Champions title defence more whimper than roar

Belief that Brisbane’s first up loss to Adelaide last week was a “blessing in disguise”  may need a rethink, because on current form the Champions will have more “blessings” dished out to them this season.

This is not to denigrate the football the Roar are playing, but it speaks to the fear factor, or lack thereof, that opponents are demonstrating. At no stage over the two games did Adelaide or Perth look to throw in the towel; they backed themselves to punish Brisbane with direct counter attacks.

Andy Keogh’s three goals, albeit with one that should have been a Donachie own goal, emphasises how teams will back themselves whether from set pieces or in transition.

Henrique and Kurtishi’s goals were fantastically worked and proved that finding the net should not be too much of a problem for Mulvey’s men. However, Michael Theo’s absence is proving a major blow particularly in defensive organisation as much as his shot stopping.

A 0-2 start is too early to hit the panic button, but the signs are there that the pack has well and truly caught up to the team who, for four years, has set the benchmark. Lets face it, Brisbane, when Kenny Lowe is gyrating and swinging those arms and hips in celebration – you need to ask questions.

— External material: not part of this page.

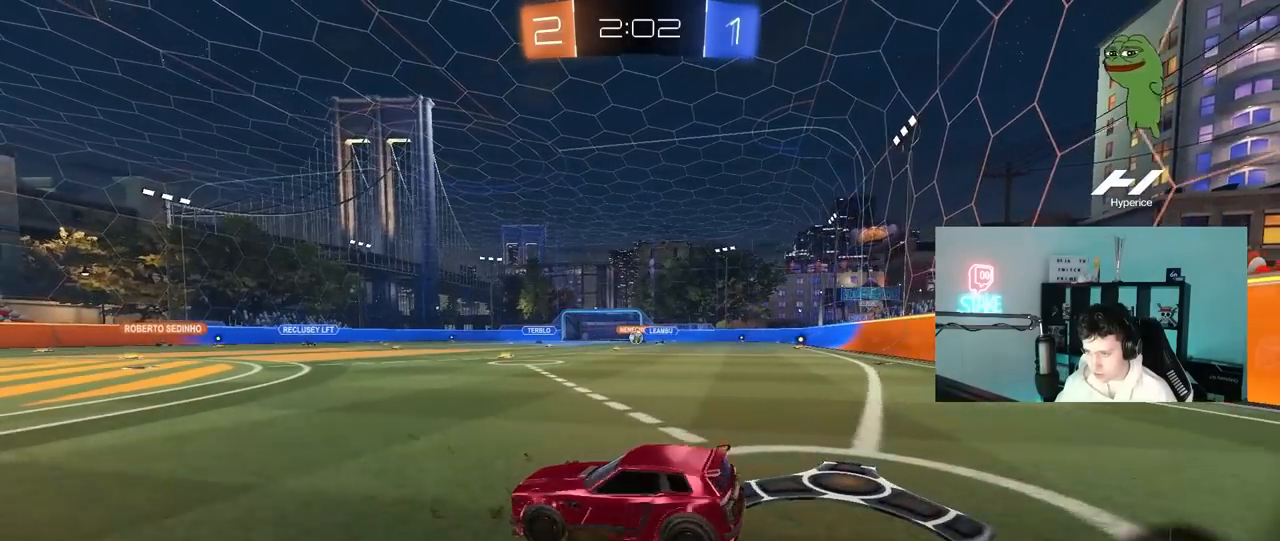
{"keys": ["a", "w"], "mouse": [], "mouse_move": "still", "events": [[83, "a", "up"], [83, "shift", "up"], [117, "w", "down"], [217, "d", "down"], [400, "d", "up"], [450, "a", "down"]]}
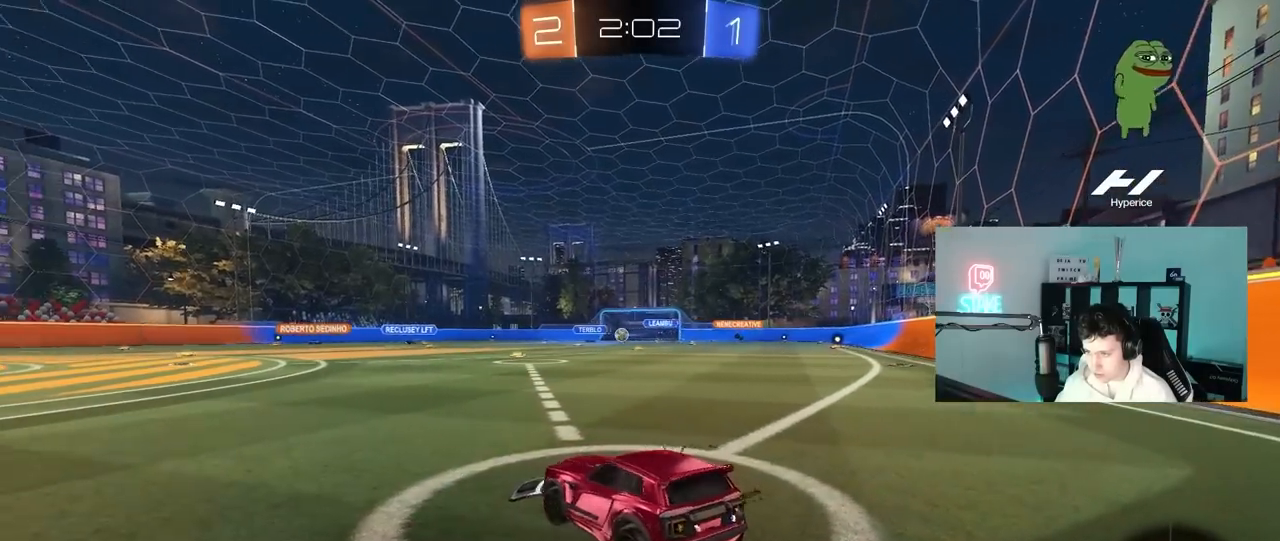
{"keys": ["w"], "mouse": [], "mouse_move": "still", "events": [[367, "a", "up"]]}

Jets and Nix provide pain for punters

First up, Wellington’s 2-1 win at Central Coast told us two things – Wellington have enough in their locker to trouble more fancied teams this season, and the Mariners might not be able to squeeze blood from a stone much longer.

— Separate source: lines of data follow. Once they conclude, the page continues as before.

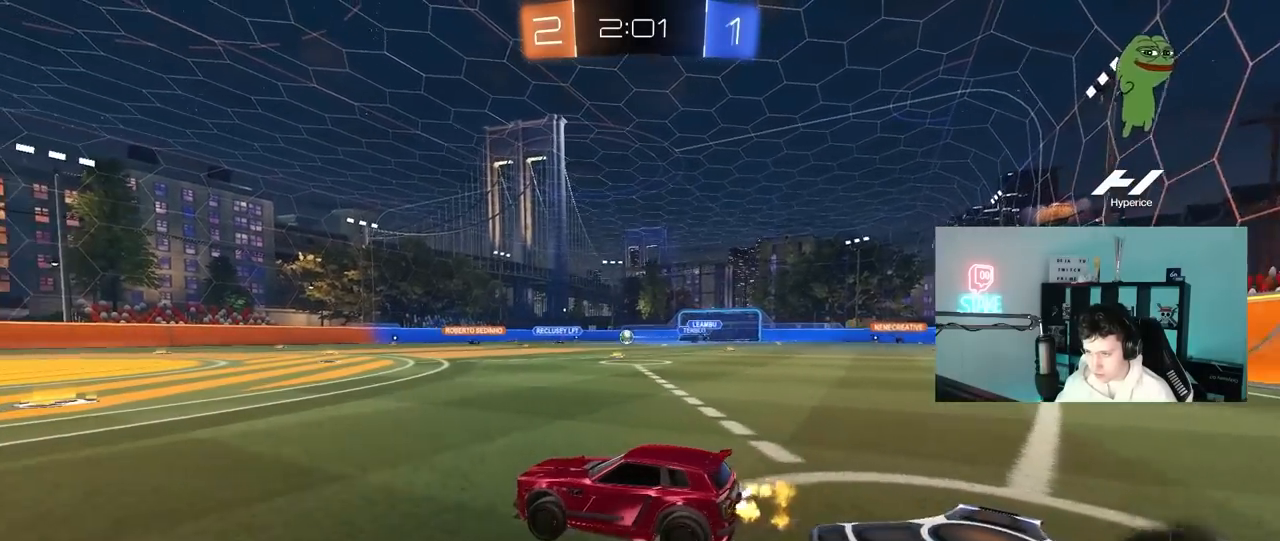
{"keys": ["w"], "mouse": [], "mouse_move": "still", "events": []}
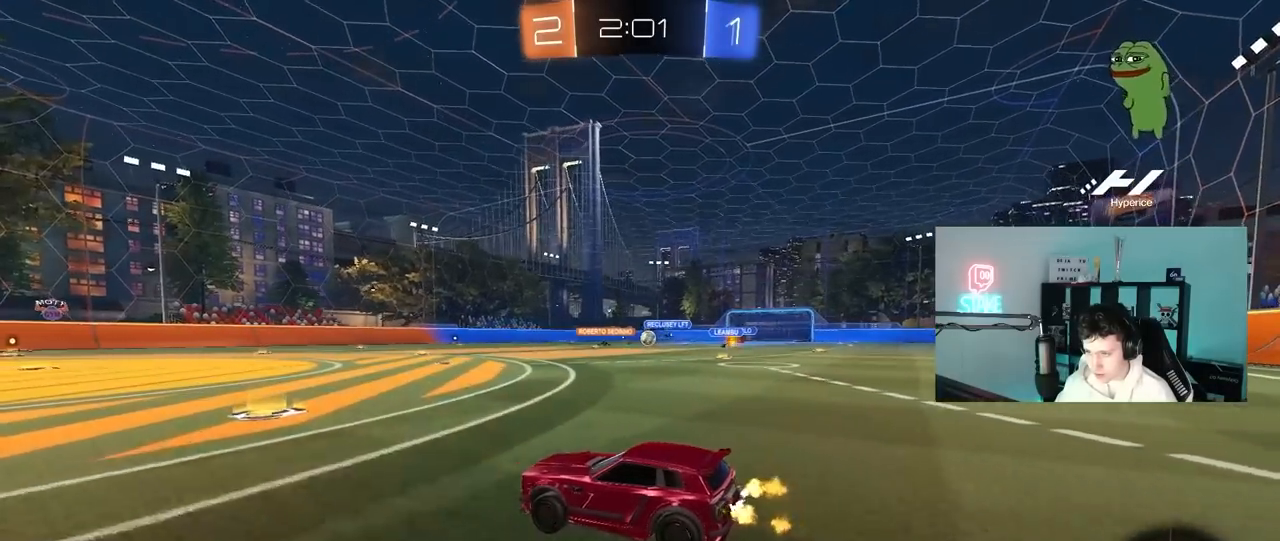
{"keys": ["d", "w"], "mouse": [], "mouse_move": "still", "events": [[33, "d", "down"], [117, "d", "up"], [317, "d", "down"], [400, "shift", "down"], [500, "shift", "up"]]}
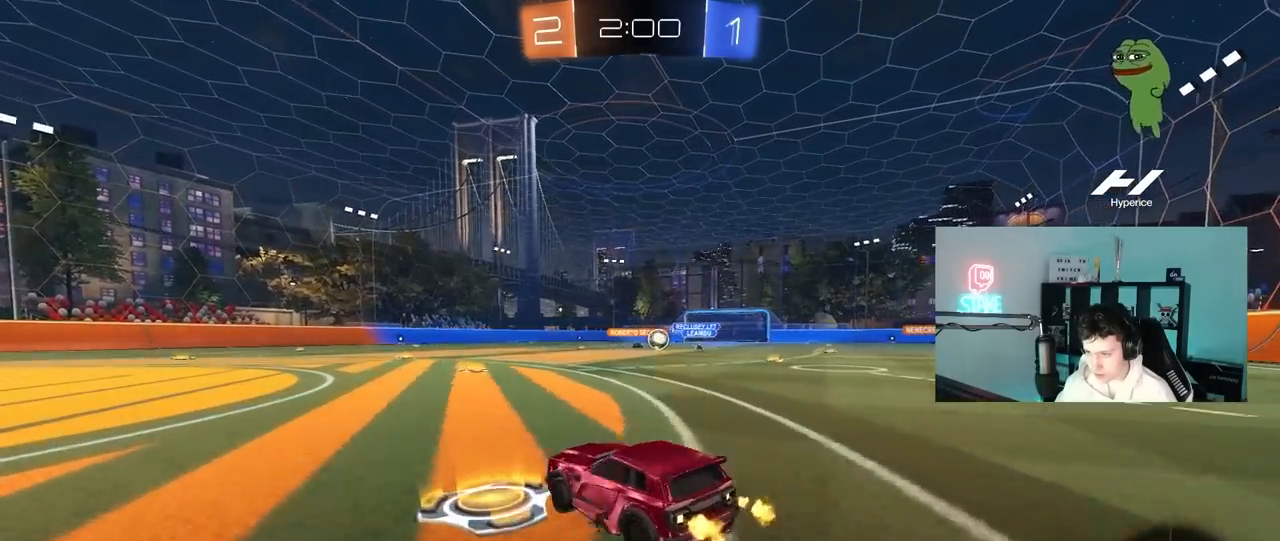
{"keys": ["a", "w"], "mouse": [], "mouse_move": "still", "events": [[50, "d", "up"], [83, "a", "down"], [133, "a", "up"], [133, "d", "down"], [283, "a", "down"], [283, "d", "up"], [367, "shift", "down"], [417, "shift", "up"]]}
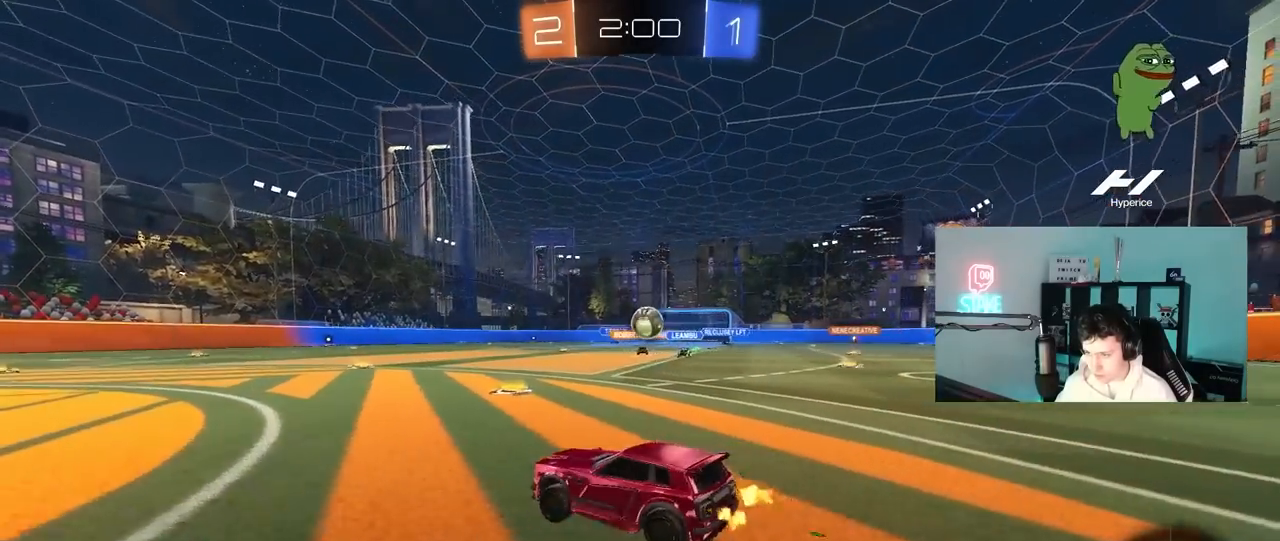
{"keys": ["a", "w"], "mouse": ["left"], "mouse_move": "still", "events": [[17, "a", "up"], [67, "a", "down"], [100, "w", "up"], [300, "w", "down"], [483, "mouse_left", "down"]]}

Michael McGlinchey’s return was always going to end in a goal for the former Gosford hero, somehow heading in from outside the box after Brockie’s attempted penalty blasted off the crossbar.

Nathan Burns’ winner was well constructed, crossing from left to right before hitting the shot past Reddy.

With 35 minutes left to play, you would back the hosts to pressure Wellington far more than they should have, but not to be. For Tom Doyle’s own goal to be the Mariners saving grace is a real concern.

Meanwhile the Newcastle Jets spoiled the Melbourne City party with their 1-1 draw on Sunday. Edson Montano’s perfectly directed header from a sweet Joel Griffiths cost came after an hour of play that the hosts well and truly dominated.

David Villa again popped up with a late equaliser, yet it has to beg the question why the marquee World Cup and Champions League winner was played on the left while David Williams was at number 9. How does that happen?

Crowd numbers brilliant, when viewed in context

106,082 was the aggregate crowd number across the five match weekend.

Absolutely superb.

The appetite for football in October is at fever pitch after a ridiculously lengthy offs-eason, and the crowds in the last couple of seasons at this stage are healthy.

In light of this, Perth Glory’s 8,700 and Central Coast’s 7,200 gates respectively are flies in the ointment for what was otherwise a spectacular weekend for the game. Four out of the ten teams in the competition are falling below capabilities for membership numbers, and perhaps it is no coincidence that they are the four who are tipped to struggle to make the six – Wellington, Newcastle, Perth and Central Coast.

If the adage is true that you are only as strong as you’re weakest link, then a lot more needs to be done to reignite the status of these clubs. Only six teams can make the finals and four will always miss out, but there is a danger that these four could be cut adrift for a few seasons if sponsors and more importantly fans are ambivalent to their fortunes.

With only ten teams, every club needs to give their supporters a reason to turn up.